A general question, is there a list of technical shortcomings of the existing blazegraph solution?

@Pulquero AFAIK the two main problems with Blazegraph are:

  1. The project is not really active anymore: https://github.com/blazegraph/database . The reason is that the Blazegraph team was acqui-hired by Amazon a few years ago, and Blazegraph essentially became Neptune, Amazon's proprietary graph database https://en.wikipedia.org/wiki/Blazegraph
  1. Blazegraph has several performance issues. The Wikidata Query Server at https://query.wikidata.org uses a variety of hacks to make Blazegraph usable for typical queries. For example, there is a dedicated SERVICE to handle the huge rdfs:label predicate and the original Wikidata is pre-processed in various ways to make it more palatable for Blazegraph. But it's still rather slow compared to other engines. Queries with large result sets always time out.

In T289621#7685585, @Pulquero wrote:

Hi, I would like to suggest my Halyard fork, Halyard* (supports RDF*), https://github.com/pulquero/Halyard, for consideration.

Note that RDF* is no longer being developed, having been dropped in favor of RDF-star. Though these are pronounced the same, they have very different meaning.

Neither RDF* nor RDF-star has been published as a ratified specification. RDF* was an exploratory and now obsolete paper some years ago. RDF-star is currently being incubated in a focus group of the W3C RDF-DEV Community Group, and a charter for a W3C RDF-star Working Group is currently being drafted.

The current RDF-star draft differs significantly from the original RDF* concept paper, and implementations of either may not be interoperable with other implementations of either.

MPhamWMF lowered the priority of this task from Medium to Low.Mar 29 2022, 1:33 PM

That is a shame, I've been making improvements to really give the other stores a run for their money. Well, for reference, the results so far are that in a single-box configuration, the current dump requires <1.5TB of disk space loaded.
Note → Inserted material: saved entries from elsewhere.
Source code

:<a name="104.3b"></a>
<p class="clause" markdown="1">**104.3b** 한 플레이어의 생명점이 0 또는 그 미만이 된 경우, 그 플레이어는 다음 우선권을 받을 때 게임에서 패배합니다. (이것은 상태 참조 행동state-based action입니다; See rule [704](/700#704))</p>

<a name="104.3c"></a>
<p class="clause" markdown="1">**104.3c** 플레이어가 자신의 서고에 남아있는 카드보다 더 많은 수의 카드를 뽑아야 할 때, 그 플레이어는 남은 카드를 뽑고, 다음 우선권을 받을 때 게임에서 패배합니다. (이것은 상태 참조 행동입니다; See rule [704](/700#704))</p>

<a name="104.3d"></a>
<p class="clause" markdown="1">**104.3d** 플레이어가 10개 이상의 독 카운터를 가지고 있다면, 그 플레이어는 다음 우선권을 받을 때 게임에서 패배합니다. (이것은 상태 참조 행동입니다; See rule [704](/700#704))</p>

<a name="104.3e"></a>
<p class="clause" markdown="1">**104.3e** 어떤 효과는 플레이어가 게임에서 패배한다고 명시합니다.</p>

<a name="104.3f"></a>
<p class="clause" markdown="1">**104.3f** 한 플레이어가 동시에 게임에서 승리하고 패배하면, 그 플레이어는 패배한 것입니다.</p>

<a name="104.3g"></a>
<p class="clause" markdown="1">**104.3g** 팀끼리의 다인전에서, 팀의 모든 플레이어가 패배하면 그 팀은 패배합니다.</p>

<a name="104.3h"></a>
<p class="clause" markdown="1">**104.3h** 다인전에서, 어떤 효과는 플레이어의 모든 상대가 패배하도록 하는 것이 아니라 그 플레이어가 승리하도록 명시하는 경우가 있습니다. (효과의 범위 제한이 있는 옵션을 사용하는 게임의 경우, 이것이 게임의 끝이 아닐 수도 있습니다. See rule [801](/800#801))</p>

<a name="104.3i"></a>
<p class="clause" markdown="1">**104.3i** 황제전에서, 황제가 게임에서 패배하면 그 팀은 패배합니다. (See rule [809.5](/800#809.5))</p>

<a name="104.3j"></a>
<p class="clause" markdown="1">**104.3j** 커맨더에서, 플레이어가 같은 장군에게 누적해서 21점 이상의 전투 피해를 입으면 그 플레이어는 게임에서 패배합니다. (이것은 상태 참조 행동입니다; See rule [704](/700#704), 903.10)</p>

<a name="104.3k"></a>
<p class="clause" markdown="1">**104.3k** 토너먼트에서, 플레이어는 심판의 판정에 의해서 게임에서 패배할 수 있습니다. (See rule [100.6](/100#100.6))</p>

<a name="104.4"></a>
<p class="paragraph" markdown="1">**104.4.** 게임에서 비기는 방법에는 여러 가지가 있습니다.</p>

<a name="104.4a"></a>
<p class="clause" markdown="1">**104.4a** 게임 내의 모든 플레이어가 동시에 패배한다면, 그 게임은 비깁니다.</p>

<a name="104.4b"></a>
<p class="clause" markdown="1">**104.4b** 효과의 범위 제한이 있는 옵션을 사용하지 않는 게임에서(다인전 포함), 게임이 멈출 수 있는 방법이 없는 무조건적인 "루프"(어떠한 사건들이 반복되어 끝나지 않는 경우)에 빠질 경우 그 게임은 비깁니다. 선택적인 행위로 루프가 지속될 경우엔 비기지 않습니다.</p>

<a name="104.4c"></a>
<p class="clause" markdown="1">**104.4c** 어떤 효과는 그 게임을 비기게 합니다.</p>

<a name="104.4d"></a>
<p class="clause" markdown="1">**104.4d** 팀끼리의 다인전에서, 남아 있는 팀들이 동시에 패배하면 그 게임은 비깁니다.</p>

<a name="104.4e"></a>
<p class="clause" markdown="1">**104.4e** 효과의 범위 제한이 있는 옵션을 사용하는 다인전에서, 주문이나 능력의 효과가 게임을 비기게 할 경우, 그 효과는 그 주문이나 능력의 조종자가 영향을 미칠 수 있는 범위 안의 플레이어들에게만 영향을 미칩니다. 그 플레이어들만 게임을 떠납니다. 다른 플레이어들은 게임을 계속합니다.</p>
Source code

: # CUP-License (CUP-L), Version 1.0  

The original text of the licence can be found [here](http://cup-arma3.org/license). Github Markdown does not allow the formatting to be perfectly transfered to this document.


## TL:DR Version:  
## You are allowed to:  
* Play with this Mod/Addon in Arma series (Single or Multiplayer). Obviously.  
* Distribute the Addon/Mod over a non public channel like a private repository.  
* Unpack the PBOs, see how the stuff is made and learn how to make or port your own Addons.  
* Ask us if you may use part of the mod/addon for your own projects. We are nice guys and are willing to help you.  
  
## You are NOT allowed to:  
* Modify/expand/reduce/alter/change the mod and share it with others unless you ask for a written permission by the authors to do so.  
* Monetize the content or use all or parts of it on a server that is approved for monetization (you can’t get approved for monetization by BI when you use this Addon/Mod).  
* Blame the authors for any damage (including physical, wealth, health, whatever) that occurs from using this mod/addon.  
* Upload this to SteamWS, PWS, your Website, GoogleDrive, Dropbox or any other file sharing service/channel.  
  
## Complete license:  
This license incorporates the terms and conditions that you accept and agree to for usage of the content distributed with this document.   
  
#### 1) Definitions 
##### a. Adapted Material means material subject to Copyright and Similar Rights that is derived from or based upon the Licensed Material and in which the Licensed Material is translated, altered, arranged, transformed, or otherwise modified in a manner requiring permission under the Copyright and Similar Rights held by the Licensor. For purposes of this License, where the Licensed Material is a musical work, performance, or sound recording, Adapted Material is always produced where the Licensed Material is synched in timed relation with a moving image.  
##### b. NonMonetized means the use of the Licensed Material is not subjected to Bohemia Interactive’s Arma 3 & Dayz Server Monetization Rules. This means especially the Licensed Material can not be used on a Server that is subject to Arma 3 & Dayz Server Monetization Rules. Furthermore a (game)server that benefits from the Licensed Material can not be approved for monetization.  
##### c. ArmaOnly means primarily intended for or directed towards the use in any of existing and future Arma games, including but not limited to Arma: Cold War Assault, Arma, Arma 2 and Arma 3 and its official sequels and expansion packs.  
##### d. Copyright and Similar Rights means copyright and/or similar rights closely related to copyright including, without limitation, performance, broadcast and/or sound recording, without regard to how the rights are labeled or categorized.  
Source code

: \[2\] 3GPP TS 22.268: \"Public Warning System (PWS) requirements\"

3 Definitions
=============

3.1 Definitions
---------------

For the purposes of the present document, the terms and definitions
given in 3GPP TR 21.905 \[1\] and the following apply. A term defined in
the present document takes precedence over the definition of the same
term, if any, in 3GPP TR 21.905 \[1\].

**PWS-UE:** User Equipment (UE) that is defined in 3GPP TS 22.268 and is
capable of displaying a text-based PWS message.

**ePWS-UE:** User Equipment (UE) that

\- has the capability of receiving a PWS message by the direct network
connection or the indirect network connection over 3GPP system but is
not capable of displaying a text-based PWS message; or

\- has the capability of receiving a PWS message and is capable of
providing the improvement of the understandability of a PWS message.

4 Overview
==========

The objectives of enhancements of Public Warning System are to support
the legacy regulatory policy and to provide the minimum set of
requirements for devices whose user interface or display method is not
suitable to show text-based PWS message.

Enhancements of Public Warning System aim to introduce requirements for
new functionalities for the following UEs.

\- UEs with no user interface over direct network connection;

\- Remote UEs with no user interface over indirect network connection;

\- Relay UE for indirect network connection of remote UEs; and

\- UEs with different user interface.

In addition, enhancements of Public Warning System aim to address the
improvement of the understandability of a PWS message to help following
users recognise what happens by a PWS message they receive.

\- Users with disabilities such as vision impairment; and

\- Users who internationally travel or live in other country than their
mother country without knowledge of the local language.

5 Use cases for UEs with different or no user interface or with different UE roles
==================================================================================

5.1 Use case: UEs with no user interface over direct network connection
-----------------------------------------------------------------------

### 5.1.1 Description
And a preliminary test of the difficult query below without full optimisations enabled, was taking around ~minutes to execute (I'm in the process of testing it properly).

PREFIX wd: http://www.wikidata.org/entity/
PREFIX wdt: http://www.wikidata.org/prop/direct/
PREFIX rdfs: http://www.w3.org/2000/01/rdf-schema#
SELECT ?person ?name (COUNT(?profession) AS ?count) WHERE {

?person wdt:P31 wd:Q5 .
?person wdt:P106 ?profession .
?person rdfs:label ?name .
FILTER (LANG(?name) = "en")

}
GROUP BY ?person ?name
ORDER BY DESC(?count)
LIMIT 100